Step 2: Use the latlon_geocoder instrument to get the latitude and longitude of Kalmazoo, Michigan.
Step 3: latitude, longitude is (42.2917, -85.5872)
Step 4: Use the get_weather_from_nws instrument to get the climate from the Nationwide Climate Service on the latitude, longitude
Step 5: The detailed forecast for tonight reads 'Showers and thunderstorms earlier than 8pm, then showers and thunderstorms seemingly. A few of the storms may produce heavy rain. Principally cloudy. Low round 68, with temperatures rising to round 70 in a single day. West southwest wind 5 to eight mph. Likelihood of precipitation is 80%. New rainfall quantities between 1 and a pair of inches potential.'
Reply: It is going to rain tonight. Temperature is round 70F.
Query:
"""
query="Is it raining in Chicago?"
The result’s that the agent framework makes use of the steps to give you a solution to our query:
Step 1: The person is asking about Chicago.
Step 2: Use the latlon_geocoder instrument to get the latitude and longitude of Chicago.
[41.8781, -87.6298]
[{"number": 1, "name": "This Afternoon", "startTime": "2024–07–30T14:00:00–05:00", "endTime": "2024–07–30T18:00:00–05:00", "isDaytime": true, …]
There's a probability of showers and thunderstorms after 8pm tonight. The low will probably be round 73 levels.
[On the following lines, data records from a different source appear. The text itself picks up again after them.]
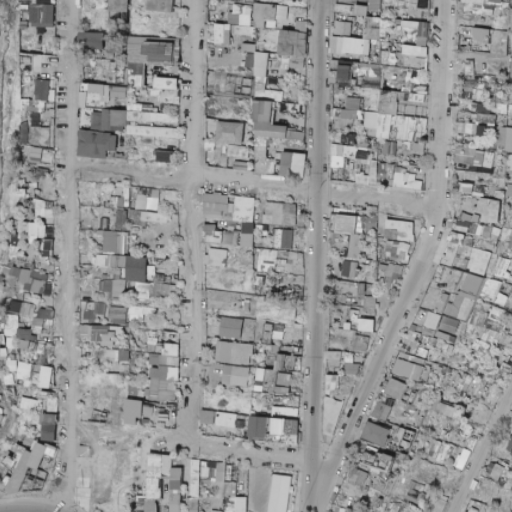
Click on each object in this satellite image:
building: (502, 1)
building: (162, 5)
building: (376, 5)
building: (420, 6)
building: (484, 7)
building: (363, 11)
building: (41, 12)
building: (266, 14)
building: (241, 15)
building: (343, 25)
building: (424, 31)
building: (387, 32)
building: (224, 34)
building: (488, 35)
building: (94, 41)
building: (504, 43)
building: (114, 44)
building: (353, 46)
building: (296, 49)
building: (420, 51)
building: (164, 53)
building: (250, 62)
building: (26, 63)
building: (263, 64)
building: (139, 75)
building: (344, 75)
building: (417, 76)
building: (169, 84)
building: (41, 90)
building: (171, 97)
building: (398, 100)
building: (130, 117)
building: (493, 120)
building: (374, 121)
building: (270, 122)
building: (410, 129)
building: (477, 130)
building: (153, 132)
building: (232, 133)
building: (349, 140)
building: (297, 141)
building: (511, 141)
building: (149, 142)
building: (98, 144)
building: (391, 148)
building: (424, 148)
building: (238, 151)
building: (37, 155)
building: (265, 157)
building: (166, 158)
building: (479, 158)
building: (294, 160)
building: (386, 171)
building: (470, 176)
building: (411, 180)
building: (479, 190)
building: (511, 195)
building: (124, 199)
building: (148, 199)
building: (43, 210)
building: (495, 211)
building: (280, 214)
building: (234, 215)
building: (152, 217)
building: (122, 220)
building: (371, 223)
building: (343, 225)
building: (34, 230)
building: (405, 231)
building: (217, 237)
building: (17, 238)
building: (47, 238)
building: (233, 238)
building: (282, 239)
building: (115, 243)
building: (357, 247)
building: (402, 250)
road: (317, 251)
building: (267, 257)
building: (121, 261)
building: (141, 269)
building: (31, 280)
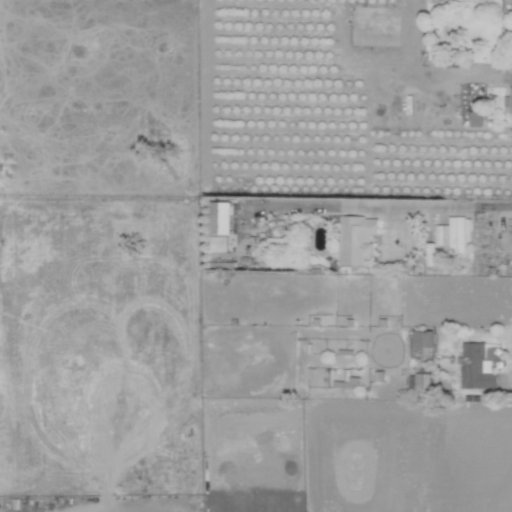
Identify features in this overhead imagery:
building: (508, 104)
road: (503, 207)
building: (219, 225)
building: (511, 230)
building: (453, 234)
building: (356, 240)
crop: (256, 256)
building: (420, 346)
building: (474, 366)
building: (418, 381)
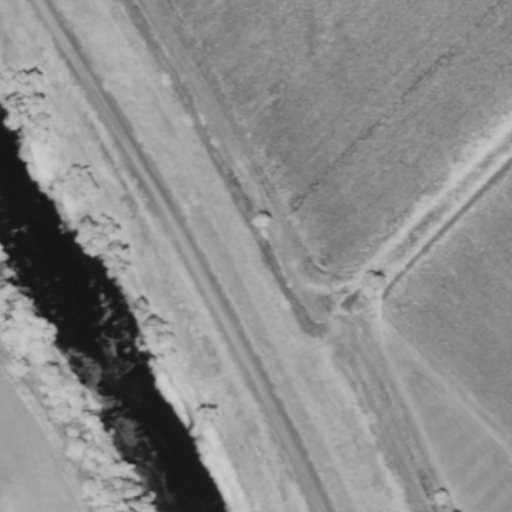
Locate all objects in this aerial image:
crop: (354, 219)
crop: (46, 408)
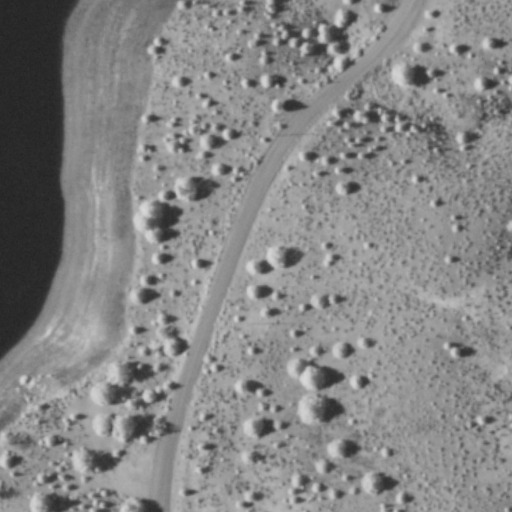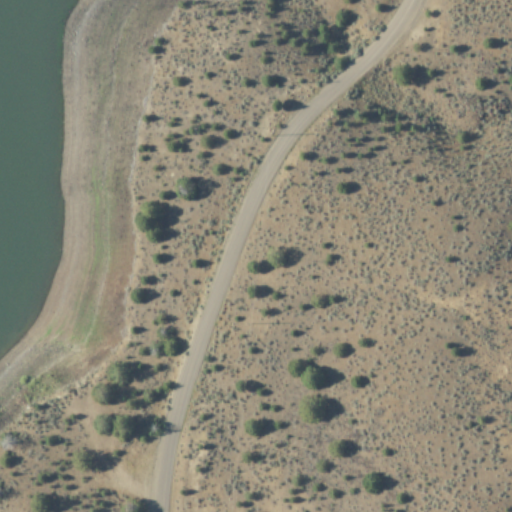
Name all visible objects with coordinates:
road: (245, 234)
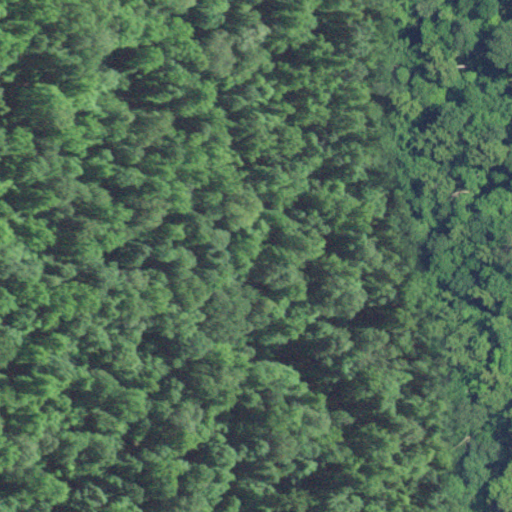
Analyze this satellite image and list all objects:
road: (506, 494)
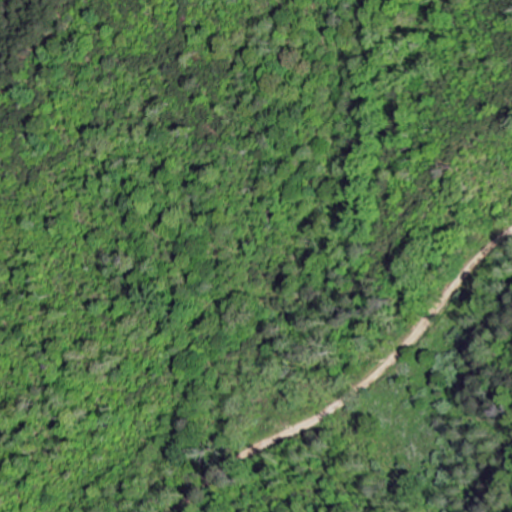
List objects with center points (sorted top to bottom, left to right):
road: (353, 389)
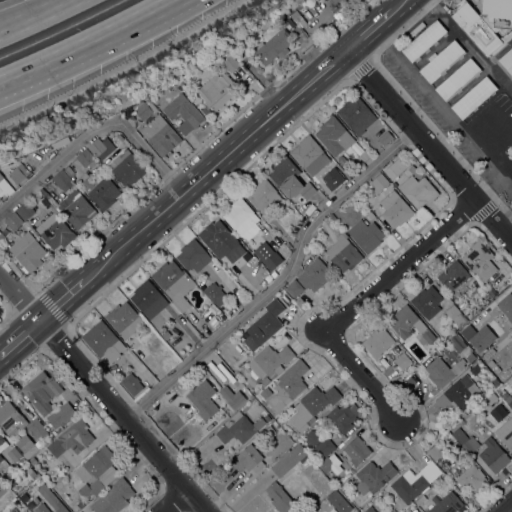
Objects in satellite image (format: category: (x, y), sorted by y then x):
road: (66, 2)
road: (14, 5)
road: (395, 5)
road: (352, 17)
road: (31, 18)
building: (301, 18)
road: (134, 20)
building: (288, 22)
building: (485, 23)
building: (485, 24)
road: (367, 30)
building: (424, 40)
building: (270, 45)
building: (271, 47)
building: (241, 52)
building: (507, 60)
building: (442, 61)
road: (48, 62)
building: (229, 64)
road: (48, 70)
building: (458, 80)
building: (215, 91)
building: (216, 91)
building: (473, 98)
building: (197, 103)
building: (143, 110)
building: (183, 111)
building: (205, 111)
building: (182, 113)
road: (447, 113)
building: (356, 115)
building: (489, 116)
building: (155, 128)
road: (97, 132)
building: (159, 134)
building: (333, 136)
building: (334, 136)
building: (119, 138)
building: (385, 138)
building: (500, 141)
road: (429, 146)
building: (100, 148)
building: (97, 149)
road: (229, 153)
building: (310, 157)
building: (311, 157)
building: (85, 158)
building: (342, 161)
building: (397, 167)
building: (126, 168)
building: (126, 168)
building: (394, 168)
building: (68, 171)
building: (336, 171)
building: (19, 174)
building: (283, 175)
building: (285, 175)
building: (304, 178)
building: (62, 181)
building: (378, 184)
building: (4, 188)
building: (5, 188)
building: (100, 191)
building: (417, 191)
building: (418, 191)
building: (103, 193)
building: (44, 194)
building: (261, 195)
building: (263, 196)
building: (390, 203)
building: (75, 209)
building: (76, 209)
building: (309, 209)
building: (24, 211)
building: (396, 211)
building: (370, 215)
building: (332, 217)
building: (241, 219)
building: (13, 221)
building: (53, 232)
building: (55, 232)
building: (364, 235)
building: (365, 235)
building: (2, 237)
building: (217, 238)
building: (220, 241)
building: (262, 252)
building: (28, 253)
building: (29, 253)
building: (341, 254)
building: (342, 254)
building: (192, 256)
building: (193, 256)
building: (478, 261)
building: (480, 261)
building: (314, 275)
building: (451, 276)
building: (453, 276)
building: (308, 278)
building: (173, 283)
building: (173, 283)
road: (284, 284)
road: (74, 287)
building: (294, 288)
building: (214, 294)
building: (215, 294)
building: (147, 299)
building: (148, 299)
building: (299, 301)
building: (426, 301)
building: (427, 302)
road: (355, 305)
building: (505, 306)
building: (213, 310)
building: (503, 310)
park: (1, 311)
building: (455, 316)
road: (5, 317)
building: (123, 319)
building: (124, 319)
building: (404, 322)
building: (261, 326)
building: (263, 326)
building: (410, 326)
building: (165, 335)
road: (18, 336)
building: (102, 342)
building: (103, 342)
building: (377, 342)
building: (456, 342)
building: (378, 343)
building: (396, 349)
building: (470, 357)
building: (270, 361)
building: (403, 361)
building: (268, 362)
building: (473, 369)
building: (442, 371)
building: (437, 372)
building: (268, 379)
building: (495, 383)
building: (130, 384)
building: (132, 384)
building: (288, 385)
building: (287, 386)
building: (40, 392)
building: (42, 392)
road: (102, 393)
building: (459, 393)
building: (505, 393)
building: (458, 394)
building: (230, 397)
building: (232, 397)
building: (201, 399)
building: (491, 399)
building: (203, 400)
building: (315, 402)
building: (310, 406)
building: (479, 407)
building: (60, 415)
building: (61, 416)
building: (341, 417)
building: (343, 417)
building: (11, 420)
building: (18, 422)
building: (461, 423)
building: (234, 429)
building: (236, 429)
building: (36, 430)
building: (506, 433)
building: (313, 437)
building: (70, 439)
building: (71, 439)
building: (465, 440)
building: (464, 441)
building: (317, 443)
building: (23, 444)
building: (26, 446)
building: (2, 447)
building: (322, 449)
building: (355, 450)
building: (357, 451)
building: (2, 453)
building: (435, 453)
building: (13, 455)
building: (492, 456)
building: (493, 456)
building: (248, 459)
building: (247, 460)
building: (288, 460)
building: (32, 461)
building: (287, 461)
building: (326, 465)
building: (29, 472)
building: (97, 472)
building: (87, 477)
building: (372, 477)
building: (373, 477)
building: (470, 479)
building: (472, 479)
building: (11, 482)
building: (413, 482)
building: (412, 483)
road: (247, 494)
building: (4, 497)
building: (23, 497)
building: (277, 497)
building: (278, 497)
building: (51, 498)
building: (112, 498)
building: (113, 498)
building: (49, 499)
road: (170, 500)
building: (17, 501)
building: (337, 502)
building: (338, 502)
building: (446, 503)
building: (446, 504)
road: (506, 507)
building: (40, 508)
building: (40, 509)
building: (369, 510)
building: (309, 511)
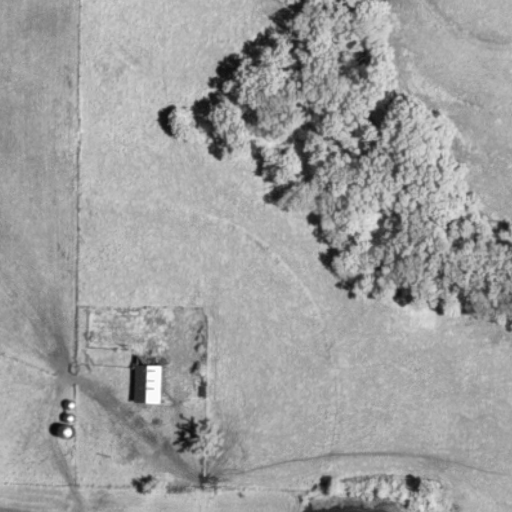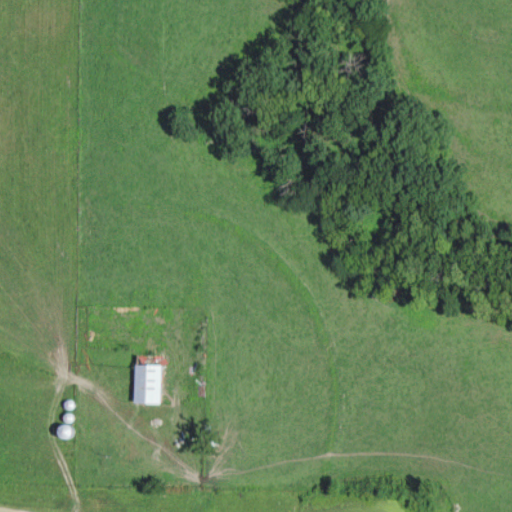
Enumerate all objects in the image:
building: (149, 377)
road: (0, 511)
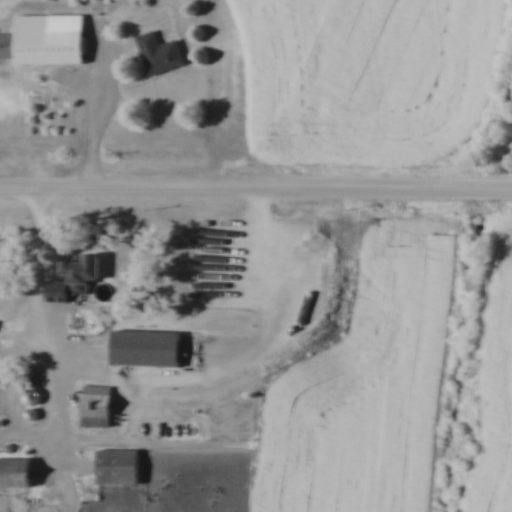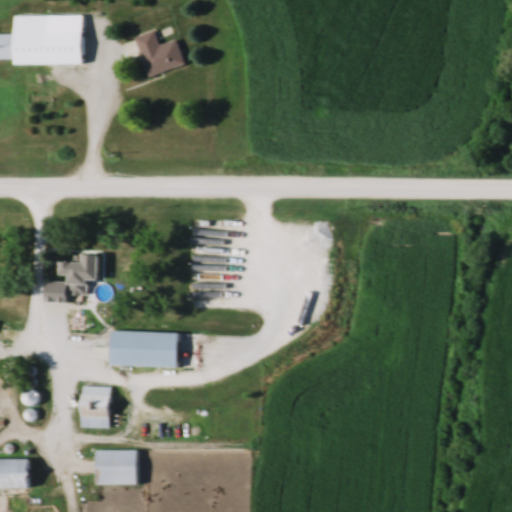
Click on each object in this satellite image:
building: (48, 40)
building: (161, 54)
road: (104, 121)
road: (255, 193)
road: (43, 271)
building: (82, 277)
building: (122, 468)
building: (18, 475)
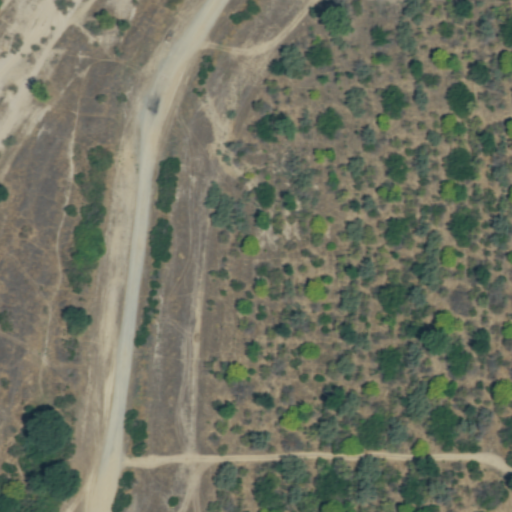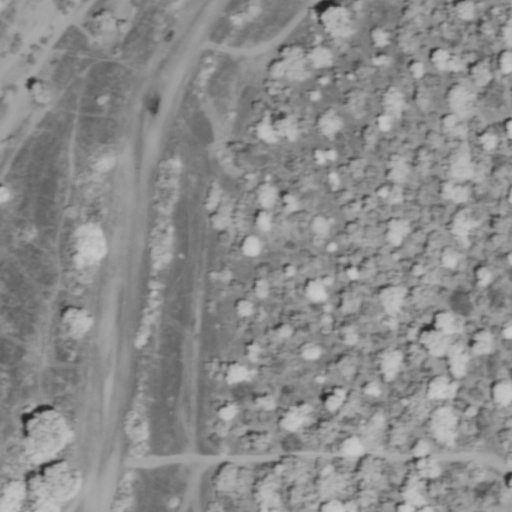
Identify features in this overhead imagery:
road: (76, 92)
Between Autogen and LangGraph, which one do you have to select? A couple of issues:
In fact, the extent of Autogen help for non-OpenAI fashions and different tooling may enhance by the point you might be studying this. LangGraph may add autonomous capabilities, and Autogen may present you extra fine-grained management. The agent house is shifting quick!
- ag_weather_agent.py: https://github.com/lakshmanok/lakblogs/blob/predominant/genai_agents/ag_weather_agent.py
- lg_weather_agent.py: https://github.com/lakshmanok/lakblogs/blob/predominant/genai_agents/lg_weather_agent.py
This text is an excerpt from a forthcoming O’Reilly e-book “Visualizing Generative AI” that I’m writing with Priyanka Vergadia. All diagrams on this publish had been created by the creator.